◆ Problem to solve ◆
All lines of the records below that contain the word "font" must be listed.

◆ Given data ◆
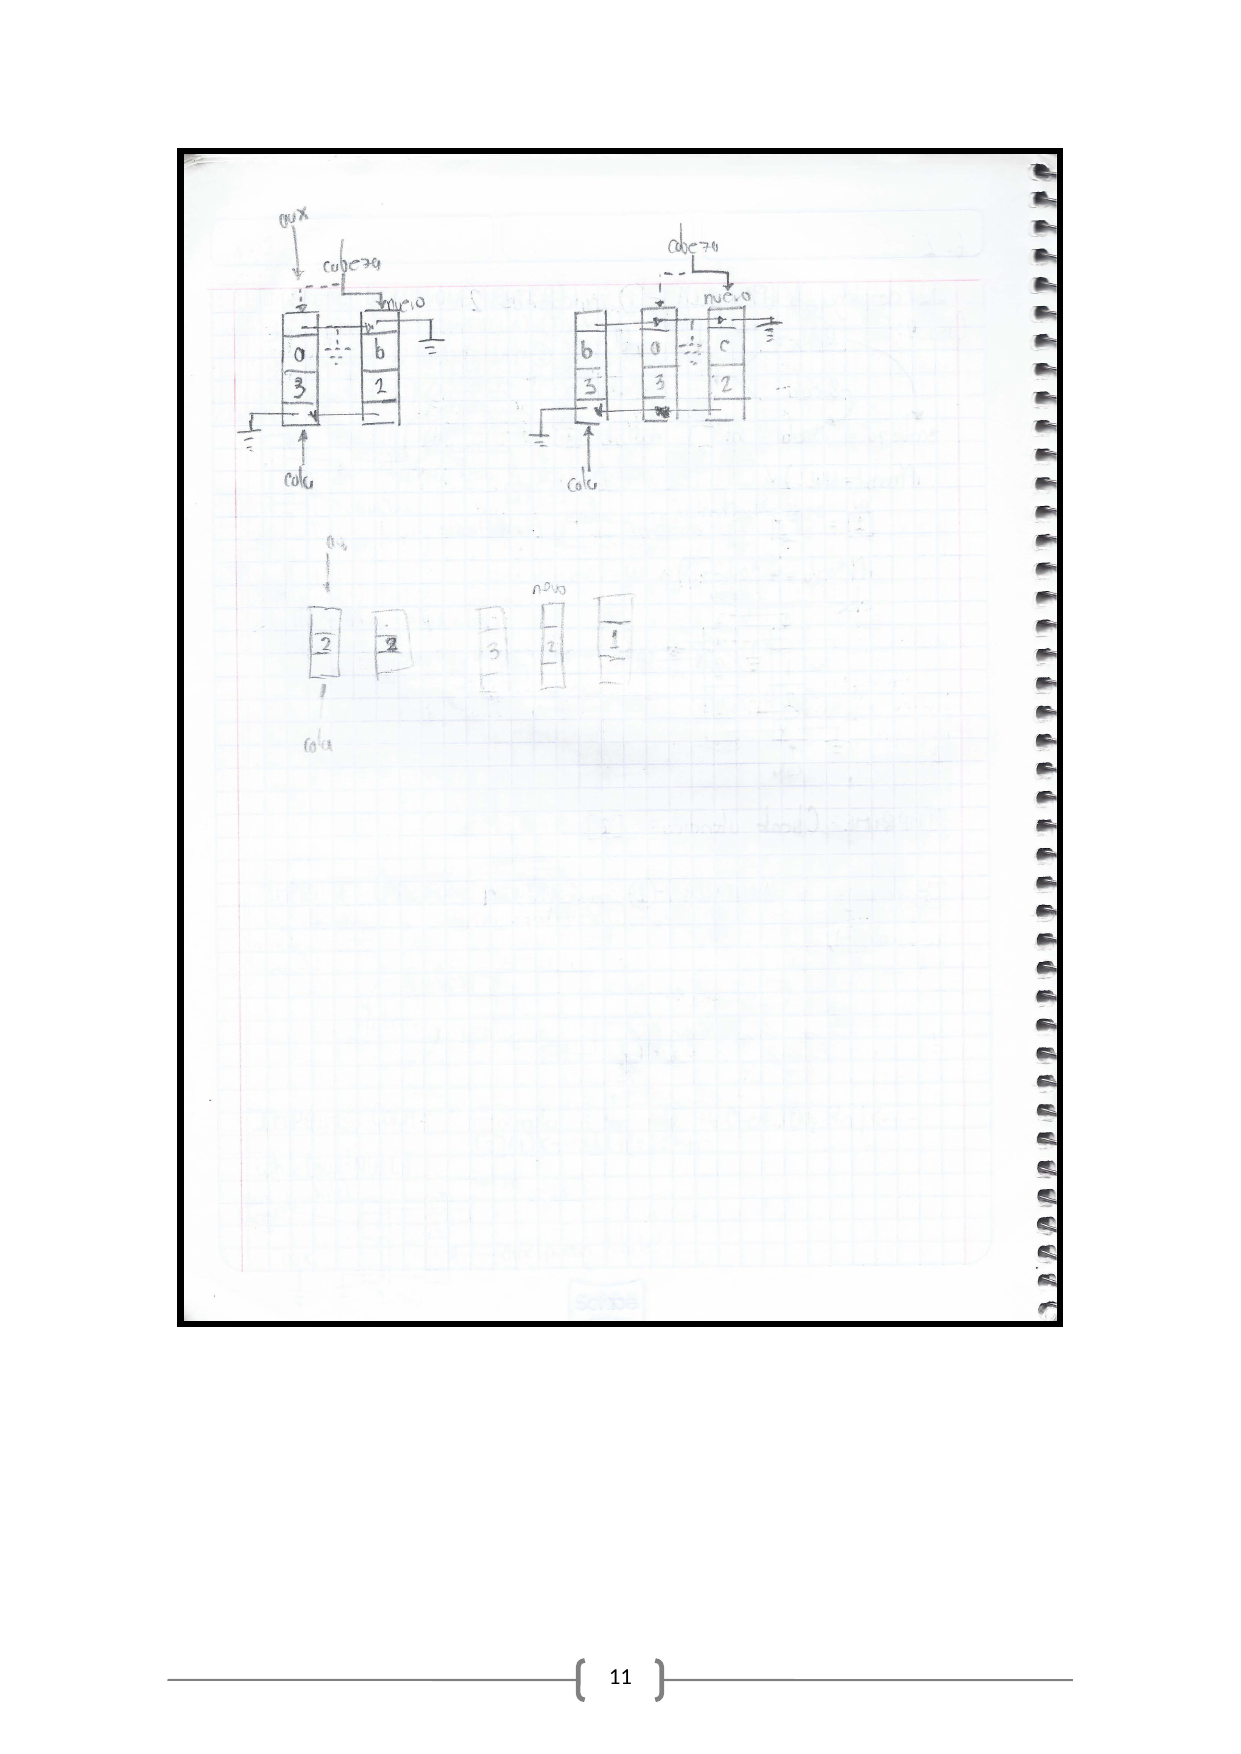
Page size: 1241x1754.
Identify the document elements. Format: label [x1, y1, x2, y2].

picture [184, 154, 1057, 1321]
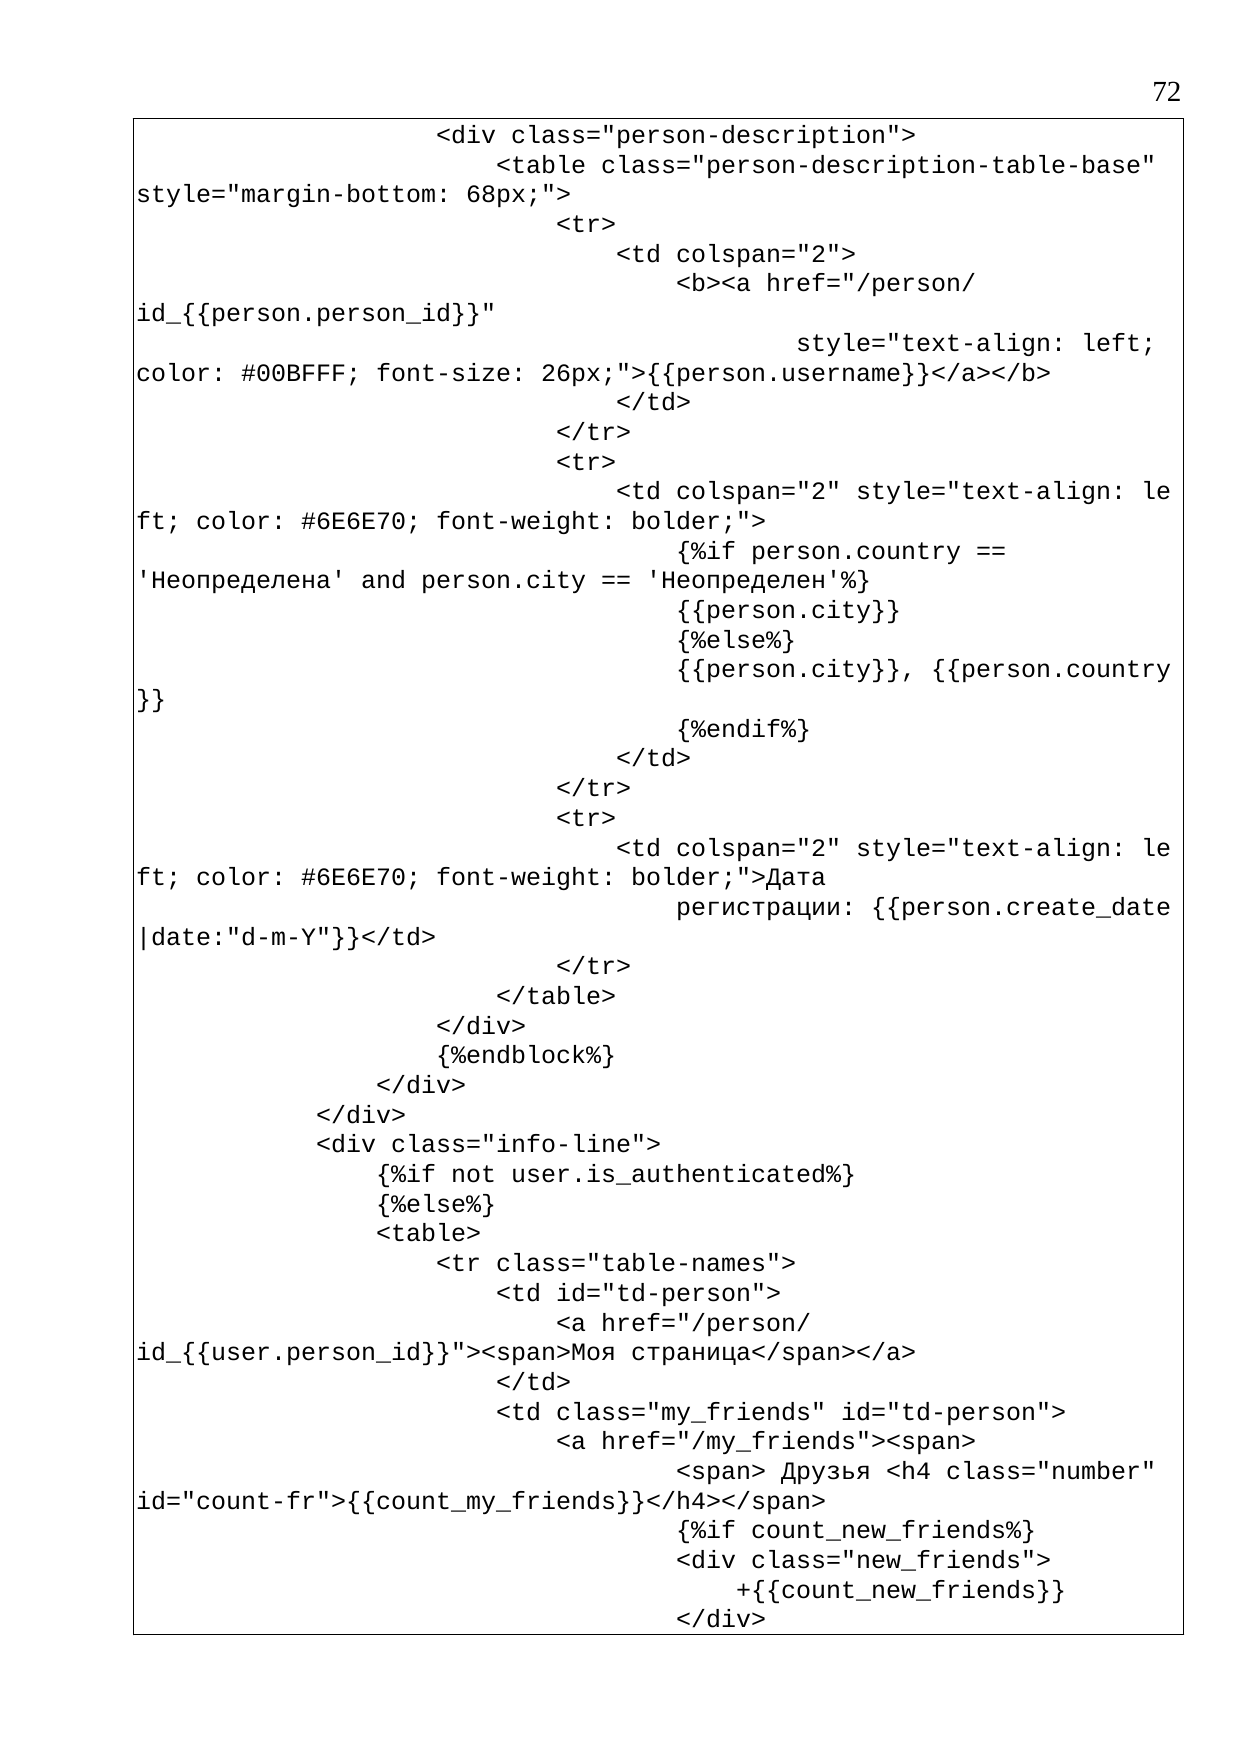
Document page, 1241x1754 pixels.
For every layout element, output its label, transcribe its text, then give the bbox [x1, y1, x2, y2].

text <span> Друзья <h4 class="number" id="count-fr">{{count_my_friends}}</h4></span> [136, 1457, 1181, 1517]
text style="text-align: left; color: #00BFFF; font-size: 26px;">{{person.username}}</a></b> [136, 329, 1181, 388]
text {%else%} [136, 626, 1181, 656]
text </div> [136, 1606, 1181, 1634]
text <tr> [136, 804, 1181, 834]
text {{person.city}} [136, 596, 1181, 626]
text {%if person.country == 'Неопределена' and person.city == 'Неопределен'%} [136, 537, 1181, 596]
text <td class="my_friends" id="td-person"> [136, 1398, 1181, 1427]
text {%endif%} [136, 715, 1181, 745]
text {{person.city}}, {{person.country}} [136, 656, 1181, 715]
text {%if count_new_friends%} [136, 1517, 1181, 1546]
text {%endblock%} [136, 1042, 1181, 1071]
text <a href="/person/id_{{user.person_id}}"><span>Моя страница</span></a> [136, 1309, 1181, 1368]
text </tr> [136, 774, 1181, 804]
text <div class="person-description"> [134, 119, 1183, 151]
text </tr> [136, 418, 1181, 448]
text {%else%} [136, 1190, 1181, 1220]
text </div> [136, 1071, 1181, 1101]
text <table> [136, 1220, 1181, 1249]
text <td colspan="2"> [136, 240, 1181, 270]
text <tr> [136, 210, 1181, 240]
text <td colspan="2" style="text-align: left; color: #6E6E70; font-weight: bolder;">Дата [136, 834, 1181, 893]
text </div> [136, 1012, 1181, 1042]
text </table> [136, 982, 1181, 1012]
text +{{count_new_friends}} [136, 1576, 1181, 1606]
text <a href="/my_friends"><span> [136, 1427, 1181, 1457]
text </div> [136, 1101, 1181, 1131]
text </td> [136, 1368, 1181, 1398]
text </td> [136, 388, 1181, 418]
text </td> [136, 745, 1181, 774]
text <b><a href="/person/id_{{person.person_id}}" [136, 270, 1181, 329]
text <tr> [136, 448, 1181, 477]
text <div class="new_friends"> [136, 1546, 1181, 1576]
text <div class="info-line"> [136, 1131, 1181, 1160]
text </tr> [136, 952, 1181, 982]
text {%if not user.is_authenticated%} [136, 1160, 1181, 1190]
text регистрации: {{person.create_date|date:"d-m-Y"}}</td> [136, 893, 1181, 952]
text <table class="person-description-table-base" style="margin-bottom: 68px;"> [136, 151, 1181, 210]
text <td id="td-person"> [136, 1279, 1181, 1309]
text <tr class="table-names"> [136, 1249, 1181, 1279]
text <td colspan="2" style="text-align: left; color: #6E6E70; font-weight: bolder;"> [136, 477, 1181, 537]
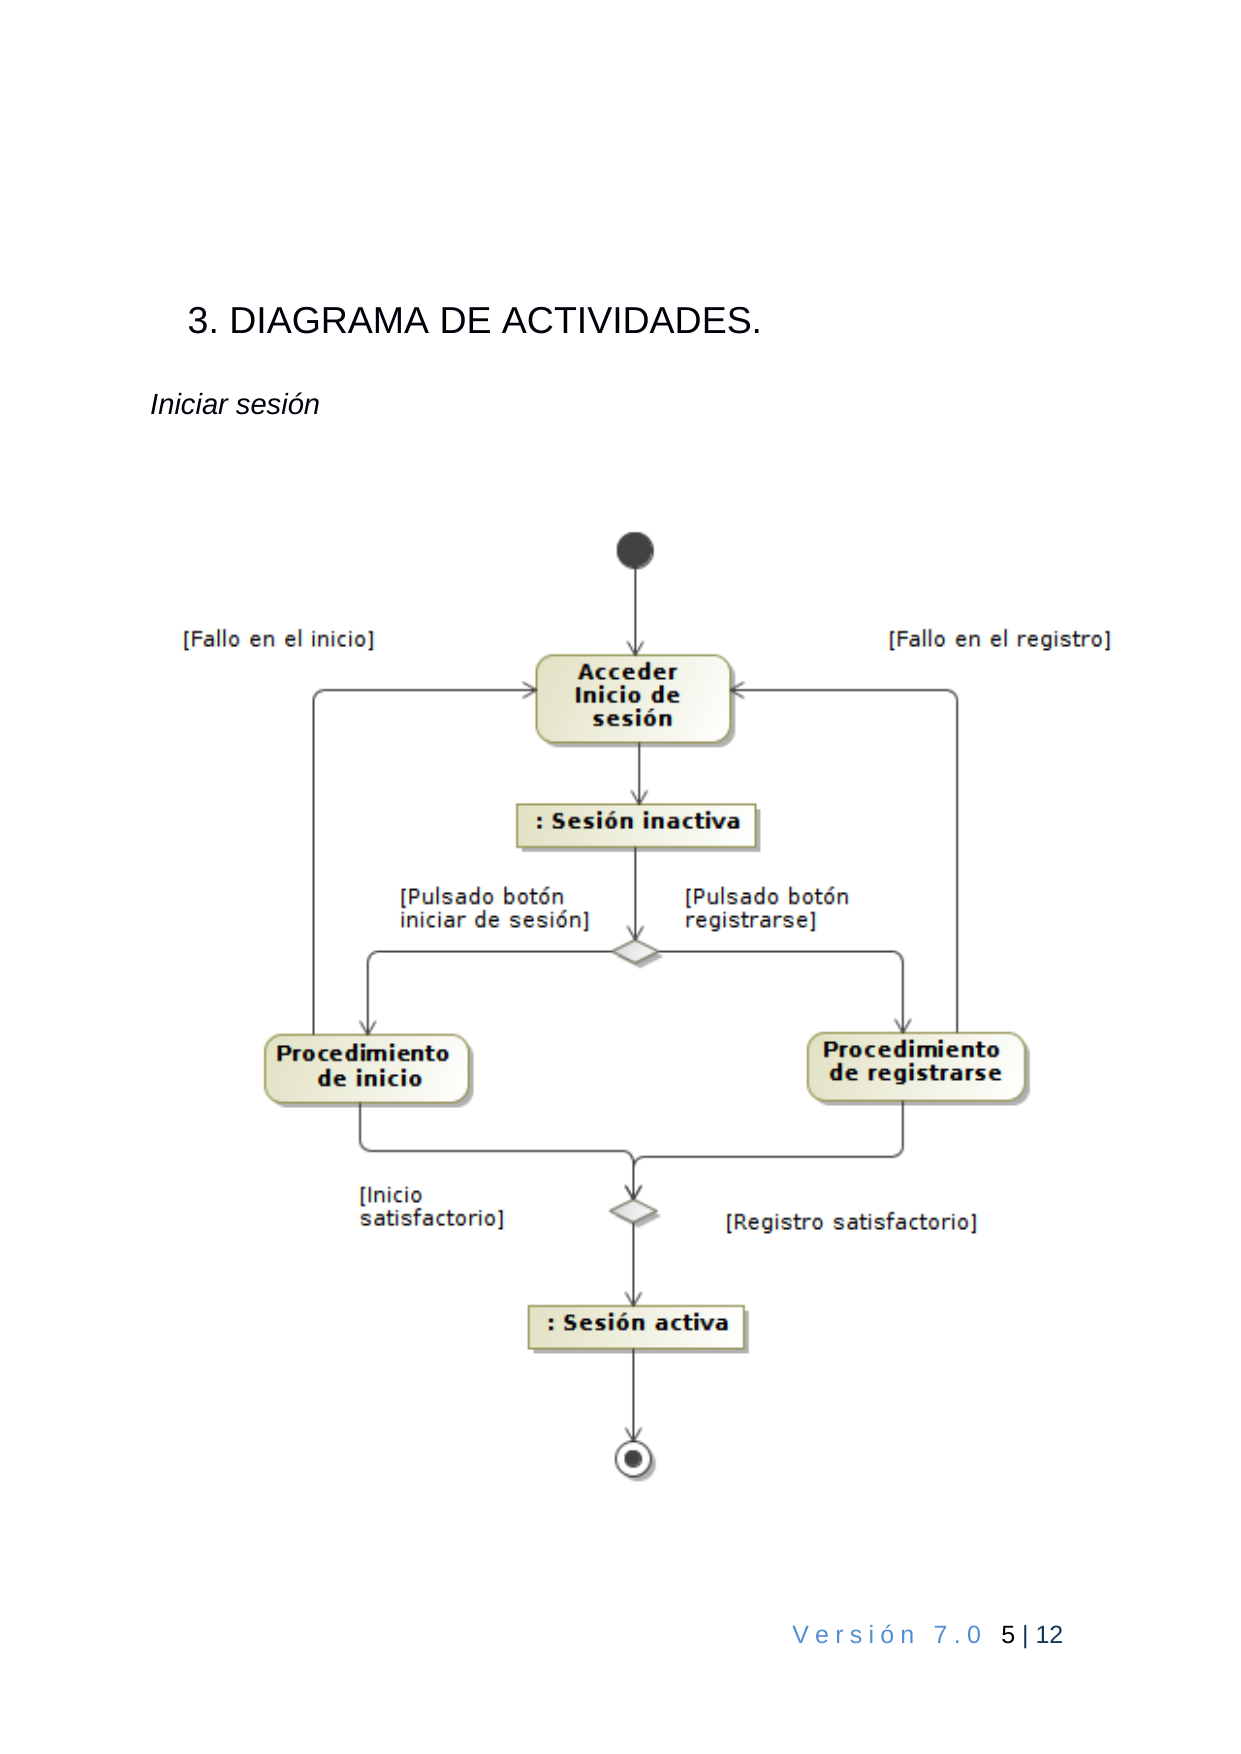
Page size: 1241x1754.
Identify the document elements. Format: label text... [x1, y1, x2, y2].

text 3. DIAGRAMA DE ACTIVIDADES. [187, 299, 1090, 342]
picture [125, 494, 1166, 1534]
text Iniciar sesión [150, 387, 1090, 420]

◆ Exercise result ◆
text style="text-align: left; color: #00BFFF; font-size: 26px;">{{person.username}}</a></b> [136, 329, 1181, 388]
text <td colspan="2" style="text-align: left; color: #6E6E70; font-weight: bolder;">Дата [136, 834, 1181, 893]
text <td colspan="2" style="text-align: left; color: #6E6E70; font-weight: bolder;"> [136, 477, 1181, 537]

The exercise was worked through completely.